> _Work to complete_: From the message about SCSI drive termination below, reproduce the passage starting at "Thanks, Para-dox ([EMAIL" and ending at "improper SCSI termination.".

> _Document extract_:
>>>>>
2001-01-28 Thread paradox3

Here is the output from dmesg. How do I tell if it is improperly terminated?

Thanks, Para-dox ([EMAIL PROTECTED])




- Original Message -
From: "Michael Brown" <[EMAIL PROTECTED]>
To: <[EMAIL PROTECTED]>
Sent: Sunday, January 28, 2001 11:12 PM
Subject: Re: Poor SCSI drive performance on SMP machine, 2.2.16


> Your problem appears to be improper SCSI termination.
>
> You need to either
>   1) make sure your SCSI drive has termination enabled
> or
>   2) move your SCSI drive to the middle connector and put a terminator on
> the last connector
>
> Check your syslog and post to l-k the part where it detects your drives.
<<<<<
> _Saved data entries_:
>>>>>
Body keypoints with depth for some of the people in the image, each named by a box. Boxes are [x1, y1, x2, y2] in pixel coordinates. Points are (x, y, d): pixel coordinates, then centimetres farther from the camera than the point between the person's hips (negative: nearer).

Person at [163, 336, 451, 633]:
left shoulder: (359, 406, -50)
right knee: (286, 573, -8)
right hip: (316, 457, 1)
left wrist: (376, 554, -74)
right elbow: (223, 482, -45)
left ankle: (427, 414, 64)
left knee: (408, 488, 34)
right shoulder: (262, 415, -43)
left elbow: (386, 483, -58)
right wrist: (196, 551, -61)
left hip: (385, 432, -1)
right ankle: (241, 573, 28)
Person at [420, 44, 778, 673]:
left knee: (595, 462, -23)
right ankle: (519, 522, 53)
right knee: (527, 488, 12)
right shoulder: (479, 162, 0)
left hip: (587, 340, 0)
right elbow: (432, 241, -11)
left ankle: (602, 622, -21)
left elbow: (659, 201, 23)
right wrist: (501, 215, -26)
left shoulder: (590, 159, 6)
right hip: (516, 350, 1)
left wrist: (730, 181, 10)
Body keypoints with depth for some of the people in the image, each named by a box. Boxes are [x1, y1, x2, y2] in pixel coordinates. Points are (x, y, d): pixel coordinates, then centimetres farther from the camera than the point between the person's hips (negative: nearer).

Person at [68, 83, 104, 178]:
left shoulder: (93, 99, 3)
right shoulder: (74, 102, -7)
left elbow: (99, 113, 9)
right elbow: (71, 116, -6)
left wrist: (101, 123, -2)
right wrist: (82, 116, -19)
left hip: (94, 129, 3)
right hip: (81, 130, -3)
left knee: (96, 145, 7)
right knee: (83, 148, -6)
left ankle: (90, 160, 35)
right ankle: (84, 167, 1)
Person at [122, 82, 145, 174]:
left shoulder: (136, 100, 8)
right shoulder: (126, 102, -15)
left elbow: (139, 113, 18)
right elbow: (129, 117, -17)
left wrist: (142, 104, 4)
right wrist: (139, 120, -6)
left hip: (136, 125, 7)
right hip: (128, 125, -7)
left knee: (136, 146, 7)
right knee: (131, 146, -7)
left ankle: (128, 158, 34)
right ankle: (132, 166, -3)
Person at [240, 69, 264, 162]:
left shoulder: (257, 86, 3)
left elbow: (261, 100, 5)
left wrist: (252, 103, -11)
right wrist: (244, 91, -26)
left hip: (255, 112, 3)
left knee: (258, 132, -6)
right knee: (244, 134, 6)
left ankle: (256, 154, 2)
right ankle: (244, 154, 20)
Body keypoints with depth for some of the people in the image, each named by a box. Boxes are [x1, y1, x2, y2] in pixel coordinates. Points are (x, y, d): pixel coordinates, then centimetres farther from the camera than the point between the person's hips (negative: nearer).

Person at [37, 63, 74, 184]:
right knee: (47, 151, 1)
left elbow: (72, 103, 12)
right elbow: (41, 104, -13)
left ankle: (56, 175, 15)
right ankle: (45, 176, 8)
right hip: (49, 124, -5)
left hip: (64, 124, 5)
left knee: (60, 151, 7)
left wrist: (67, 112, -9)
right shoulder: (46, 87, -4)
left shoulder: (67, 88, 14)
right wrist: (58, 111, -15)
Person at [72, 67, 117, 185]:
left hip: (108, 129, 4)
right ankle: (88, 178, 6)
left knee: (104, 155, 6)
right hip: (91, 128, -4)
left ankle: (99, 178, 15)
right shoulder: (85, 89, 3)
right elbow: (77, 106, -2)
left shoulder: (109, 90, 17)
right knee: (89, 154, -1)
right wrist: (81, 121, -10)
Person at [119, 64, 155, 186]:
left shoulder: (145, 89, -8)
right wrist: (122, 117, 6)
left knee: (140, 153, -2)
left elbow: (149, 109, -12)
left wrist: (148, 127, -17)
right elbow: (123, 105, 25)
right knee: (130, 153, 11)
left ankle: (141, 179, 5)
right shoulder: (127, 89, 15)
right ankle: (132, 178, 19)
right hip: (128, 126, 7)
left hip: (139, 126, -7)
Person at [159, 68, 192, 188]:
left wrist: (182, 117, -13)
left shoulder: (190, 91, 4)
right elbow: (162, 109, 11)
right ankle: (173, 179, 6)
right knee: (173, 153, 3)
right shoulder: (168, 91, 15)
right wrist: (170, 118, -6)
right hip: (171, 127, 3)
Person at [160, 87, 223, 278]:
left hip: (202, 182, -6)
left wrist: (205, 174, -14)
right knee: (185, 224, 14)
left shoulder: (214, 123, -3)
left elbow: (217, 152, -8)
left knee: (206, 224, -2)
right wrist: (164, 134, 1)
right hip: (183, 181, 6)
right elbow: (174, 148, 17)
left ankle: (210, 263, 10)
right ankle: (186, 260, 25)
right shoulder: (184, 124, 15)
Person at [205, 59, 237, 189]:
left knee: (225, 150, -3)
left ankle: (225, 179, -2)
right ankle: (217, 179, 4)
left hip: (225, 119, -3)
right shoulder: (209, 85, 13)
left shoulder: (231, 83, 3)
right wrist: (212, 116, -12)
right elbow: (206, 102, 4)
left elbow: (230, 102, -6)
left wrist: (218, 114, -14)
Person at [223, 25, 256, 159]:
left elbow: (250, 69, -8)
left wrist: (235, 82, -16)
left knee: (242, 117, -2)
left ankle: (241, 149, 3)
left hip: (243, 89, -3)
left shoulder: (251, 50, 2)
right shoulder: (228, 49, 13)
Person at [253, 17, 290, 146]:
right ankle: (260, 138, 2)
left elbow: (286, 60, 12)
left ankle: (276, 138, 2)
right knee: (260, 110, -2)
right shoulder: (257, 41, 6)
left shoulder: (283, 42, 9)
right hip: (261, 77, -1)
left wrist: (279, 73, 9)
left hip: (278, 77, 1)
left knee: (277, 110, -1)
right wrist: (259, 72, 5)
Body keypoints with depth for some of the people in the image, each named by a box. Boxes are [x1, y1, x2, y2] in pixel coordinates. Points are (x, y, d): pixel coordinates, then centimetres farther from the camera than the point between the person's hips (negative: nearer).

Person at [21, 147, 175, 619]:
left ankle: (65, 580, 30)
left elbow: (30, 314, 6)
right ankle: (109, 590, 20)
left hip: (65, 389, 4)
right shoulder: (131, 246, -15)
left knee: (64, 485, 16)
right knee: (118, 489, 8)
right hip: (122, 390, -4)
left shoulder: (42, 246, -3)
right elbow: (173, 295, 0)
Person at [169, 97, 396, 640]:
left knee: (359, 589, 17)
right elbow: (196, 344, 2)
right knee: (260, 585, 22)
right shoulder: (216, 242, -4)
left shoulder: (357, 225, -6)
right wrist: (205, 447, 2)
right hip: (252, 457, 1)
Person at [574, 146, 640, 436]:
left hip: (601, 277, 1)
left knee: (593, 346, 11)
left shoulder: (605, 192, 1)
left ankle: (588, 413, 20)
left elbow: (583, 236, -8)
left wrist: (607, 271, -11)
<<<<<
>>>>>
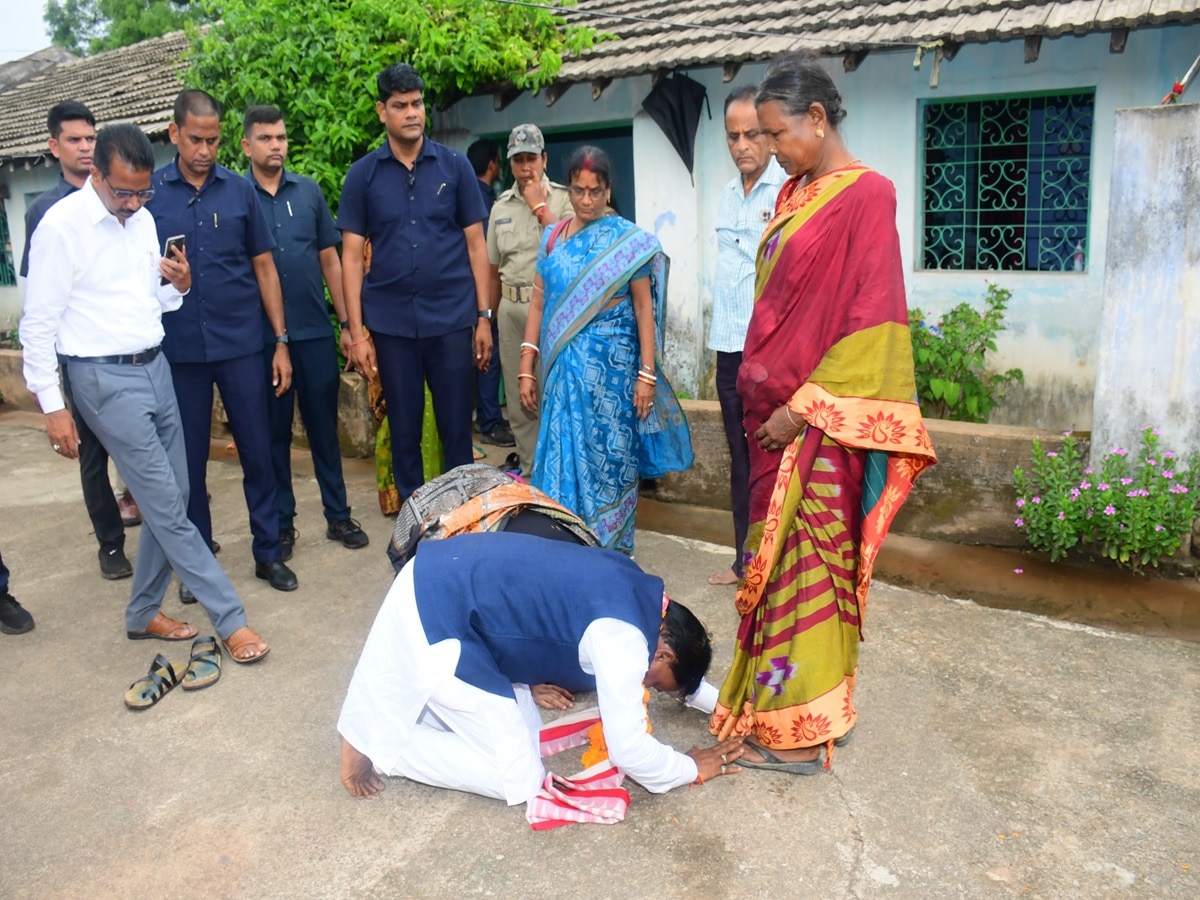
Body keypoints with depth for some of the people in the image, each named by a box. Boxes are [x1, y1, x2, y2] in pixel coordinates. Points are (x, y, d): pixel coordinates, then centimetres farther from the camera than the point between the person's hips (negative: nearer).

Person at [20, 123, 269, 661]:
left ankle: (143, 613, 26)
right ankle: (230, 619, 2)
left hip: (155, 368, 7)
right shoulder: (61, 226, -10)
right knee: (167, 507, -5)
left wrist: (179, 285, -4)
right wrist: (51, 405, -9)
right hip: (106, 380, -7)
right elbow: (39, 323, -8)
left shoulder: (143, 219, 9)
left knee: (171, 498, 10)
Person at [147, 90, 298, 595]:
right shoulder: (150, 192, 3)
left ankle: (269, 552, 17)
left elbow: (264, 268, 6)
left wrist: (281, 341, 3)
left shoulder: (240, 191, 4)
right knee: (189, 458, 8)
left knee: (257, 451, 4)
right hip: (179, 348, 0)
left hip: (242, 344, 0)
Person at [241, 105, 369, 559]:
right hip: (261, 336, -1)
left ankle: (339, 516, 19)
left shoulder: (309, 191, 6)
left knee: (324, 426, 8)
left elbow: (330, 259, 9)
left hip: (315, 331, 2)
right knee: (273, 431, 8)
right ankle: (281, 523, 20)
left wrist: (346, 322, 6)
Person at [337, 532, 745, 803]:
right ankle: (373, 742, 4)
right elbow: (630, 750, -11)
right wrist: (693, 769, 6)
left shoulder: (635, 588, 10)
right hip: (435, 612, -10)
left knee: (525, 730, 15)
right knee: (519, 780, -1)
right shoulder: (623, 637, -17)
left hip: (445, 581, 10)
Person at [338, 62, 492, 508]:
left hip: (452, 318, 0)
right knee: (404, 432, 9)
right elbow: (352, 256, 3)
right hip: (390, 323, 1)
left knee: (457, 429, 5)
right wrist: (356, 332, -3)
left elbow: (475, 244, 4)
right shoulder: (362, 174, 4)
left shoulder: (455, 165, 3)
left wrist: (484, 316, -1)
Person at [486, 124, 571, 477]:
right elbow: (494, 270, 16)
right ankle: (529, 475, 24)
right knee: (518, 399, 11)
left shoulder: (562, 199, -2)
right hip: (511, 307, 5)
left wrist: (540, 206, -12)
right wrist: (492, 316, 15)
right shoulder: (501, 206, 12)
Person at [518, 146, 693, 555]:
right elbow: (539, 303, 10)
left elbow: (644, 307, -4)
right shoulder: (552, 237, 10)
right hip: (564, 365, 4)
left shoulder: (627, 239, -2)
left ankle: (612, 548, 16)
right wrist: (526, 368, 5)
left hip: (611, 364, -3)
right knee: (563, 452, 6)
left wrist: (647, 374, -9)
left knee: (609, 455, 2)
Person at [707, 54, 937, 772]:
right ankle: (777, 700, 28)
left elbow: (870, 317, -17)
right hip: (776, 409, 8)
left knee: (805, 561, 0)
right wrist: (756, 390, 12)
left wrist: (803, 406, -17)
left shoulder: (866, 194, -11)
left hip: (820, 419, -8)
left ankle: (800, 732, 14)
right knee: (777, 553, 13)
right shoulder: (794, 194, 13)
<<<<<
> _Answer area_:
Thanks, Para-dox ([EMAIL PROTECTED])




- Original Message -
From: "Michael Brown" <[EMAIL PROTECTED]>
To: <[EMAIL PROTECTED]>
Sent: Sunday, January 28, 2001 11:12 PM
Subject: Re: Poor SCSI drive performance on SMP machine, 2.2.16


> Your problem appears to be improper SCSI termination.